Three phrases guaranteed to chill the marrow of the journeyman games reviewer: 'It's a lot like Falcon 4.0 apparently', 'It's Derek Smart's latest space simulation' and 'Gary Grigsby had a hand in this'. GG's past output - hardcore wargames like War In Russia and Uncommon Valour - are some of the most complicated, labour-intensive PC strategy games ever inflicted on the gaming public. With that in mind, World at War is rather a pleasant surprise.
Rather than overwhelming aspiring Churchills and Stalins with mountains of unit counters, screens of stats and reams of obscure rules, this grand-strategic recreation of WW2 takes a relatively friendly approach. For game purposes the globe is portioned into a patchwork of 364 regions and time is bundled into manageable three-month turns. Units representing armies, fleets or air-groups are constructed and supplied by factories that rely on a single generic resource (found in specific regions) to function. Simple sensible concepts elegantly implemented; so far so good.

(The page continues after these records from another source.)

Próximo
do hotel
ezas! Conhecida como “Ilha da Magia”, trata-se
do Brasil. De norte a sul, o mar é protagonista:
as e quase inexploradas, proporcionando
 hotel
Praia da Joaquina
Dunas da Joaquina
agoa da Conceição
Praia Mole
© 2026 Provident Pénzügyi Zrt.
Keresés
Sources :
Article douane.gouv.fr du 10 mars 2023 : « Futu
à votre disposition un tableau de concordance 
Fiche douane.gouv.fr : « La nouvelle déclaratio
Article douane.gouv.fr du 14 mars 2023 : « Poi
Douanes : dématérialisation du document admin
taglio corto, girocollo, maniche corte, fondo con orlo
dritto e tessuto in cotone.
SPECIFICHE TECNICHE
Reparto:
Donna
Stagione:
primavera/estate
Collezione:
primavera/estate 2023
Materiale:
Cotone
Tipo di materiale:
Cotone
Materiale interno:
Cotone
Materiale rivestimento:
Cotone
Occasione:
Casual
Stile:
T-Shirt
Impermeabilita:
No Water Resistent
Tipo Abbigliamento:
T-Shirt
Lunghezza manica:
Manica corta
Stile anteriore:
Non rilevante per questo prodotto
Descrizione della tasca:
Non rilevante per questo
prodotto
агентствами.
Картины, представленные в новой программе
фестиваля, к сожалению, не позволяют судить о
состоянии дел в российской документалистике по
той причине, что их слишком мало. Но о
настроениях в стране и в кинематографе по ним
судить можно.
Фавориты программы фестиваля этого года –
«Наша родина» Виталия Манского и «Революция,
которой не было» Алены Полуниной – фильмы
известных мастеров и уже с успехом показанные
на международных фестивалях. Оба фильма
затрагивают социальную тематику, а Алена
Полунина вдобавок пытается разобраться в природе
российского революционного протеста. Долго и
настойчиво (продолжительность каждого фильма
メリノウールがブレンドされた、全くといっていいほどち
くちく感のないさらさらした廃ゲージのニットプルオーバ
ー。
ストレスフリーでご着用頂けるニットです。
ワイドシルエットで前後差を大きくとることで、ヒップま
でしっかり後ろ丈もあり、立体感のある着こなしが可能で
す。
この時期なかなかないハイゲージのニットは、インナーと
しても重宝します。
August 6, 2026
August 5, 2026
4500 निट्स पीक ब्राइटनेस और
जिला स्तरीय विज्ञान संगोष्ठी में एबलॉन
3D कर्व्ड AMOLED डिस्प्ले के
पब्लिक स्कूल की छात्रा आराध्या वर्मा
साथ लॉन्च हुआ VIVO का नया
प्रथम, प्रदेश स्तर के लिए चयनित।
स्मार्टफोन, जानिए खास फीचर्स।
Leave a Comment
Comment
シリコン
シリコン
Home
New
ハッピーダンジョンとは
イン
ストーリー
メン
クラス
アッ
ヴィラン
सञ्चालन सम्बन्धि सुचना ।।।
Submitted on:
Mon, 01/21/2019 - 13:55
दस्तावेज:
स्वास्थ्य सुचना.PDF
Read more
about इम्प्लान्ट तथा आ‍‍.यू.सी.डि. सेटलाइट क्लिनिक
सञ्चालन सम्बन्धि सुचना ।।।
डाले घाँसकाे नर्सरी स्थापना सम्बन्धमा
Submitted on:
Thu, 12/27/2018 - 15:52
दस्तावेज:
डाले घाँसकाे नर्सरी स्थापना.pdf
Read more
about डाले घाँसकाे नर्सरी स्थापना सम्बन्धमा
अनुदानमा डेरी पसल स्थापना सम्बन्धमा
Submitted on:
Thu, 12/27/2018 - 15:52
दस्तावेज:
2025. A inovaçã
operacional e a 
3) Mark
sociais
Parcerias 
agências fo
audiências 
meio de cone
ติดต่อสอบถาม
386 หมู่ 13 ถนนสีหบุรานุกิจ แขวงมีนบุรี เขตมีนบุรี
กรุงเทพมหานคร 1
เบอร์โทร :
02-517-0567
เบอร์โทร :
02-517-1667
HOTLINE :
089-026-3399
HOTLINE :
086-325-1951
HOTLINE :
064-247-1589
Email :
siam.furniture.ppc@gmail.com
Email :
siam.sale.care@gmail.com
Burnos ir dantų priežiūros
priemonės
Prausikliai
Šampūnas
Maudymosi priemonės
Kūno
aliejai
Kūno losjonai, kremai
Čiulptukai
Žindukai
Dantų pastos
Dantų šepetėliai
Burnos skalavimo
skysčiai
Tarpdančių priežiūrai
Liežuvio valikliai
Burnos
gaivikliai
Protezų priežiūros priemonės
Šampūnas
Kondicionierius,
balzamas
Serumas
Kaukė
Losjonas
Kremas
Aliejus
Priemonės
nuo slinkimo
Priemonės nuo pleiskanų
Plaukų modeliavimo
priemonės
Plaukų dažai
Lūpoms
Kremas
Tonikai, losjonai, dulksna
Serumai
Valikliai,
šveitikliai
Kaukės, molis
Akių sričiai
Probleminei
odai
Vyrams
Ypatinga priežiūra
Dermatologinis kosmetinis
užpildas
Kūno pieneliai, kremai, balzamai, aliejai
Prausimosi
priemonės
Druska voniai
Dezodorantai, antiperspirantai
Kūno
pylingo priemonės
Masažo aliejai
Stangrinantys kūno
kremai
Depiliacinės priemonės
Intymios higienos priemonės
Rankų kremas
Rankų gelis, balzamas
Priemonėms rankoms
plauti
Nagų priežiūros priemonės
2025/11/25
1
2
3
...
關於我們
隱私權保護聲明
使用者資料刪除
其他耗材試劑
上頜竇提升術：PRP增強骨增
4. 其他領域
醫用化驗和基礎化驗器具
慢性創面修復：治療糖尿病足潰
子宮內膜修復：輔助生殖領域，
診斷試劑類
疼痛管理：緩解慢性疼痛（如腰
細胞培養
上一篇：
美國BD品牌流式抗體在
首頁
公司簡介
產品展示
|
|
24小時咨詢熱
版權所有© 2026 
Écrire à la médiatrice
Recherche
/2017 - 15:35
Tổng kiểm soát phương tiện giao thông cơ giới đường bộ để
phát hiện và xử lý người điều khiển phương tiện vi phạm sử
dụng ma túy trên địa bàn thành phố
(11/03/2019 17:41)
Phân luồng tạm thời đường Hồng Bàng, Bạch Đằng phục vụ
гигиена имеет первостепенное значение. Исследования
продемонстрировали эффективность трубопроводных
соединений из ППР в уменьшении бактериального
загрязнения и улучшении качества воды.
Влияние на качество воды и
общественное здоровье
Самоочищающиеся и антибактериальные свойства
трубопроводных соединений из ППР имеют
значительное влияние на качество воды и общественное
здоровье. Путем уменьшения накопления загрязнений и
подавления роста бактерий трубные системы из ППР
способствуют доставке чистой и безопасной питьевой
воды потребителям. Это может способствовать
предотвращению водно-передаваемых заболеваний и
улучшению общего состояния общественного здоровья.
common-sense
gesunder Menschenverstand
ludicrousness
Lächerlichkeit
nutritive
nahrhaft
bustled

The risk with abstraction like this is that you take the simplification a step too far and wind-up with a play experience that's colourless, unsubtle and short of historical resonance. In at least a couple of areas GG and 2 by 3 Games tumble into this trap. By failing to model diplomacy in even its most rudimentary form, the developers rule-out many fascinating WW2 'what-ifs'. By representing research and development in a chronically unimaginative way (produce research points then spend them boosting the attributes of generic infantry units, tanks etcetera) they strip much of the pleasure and colour from technological progress.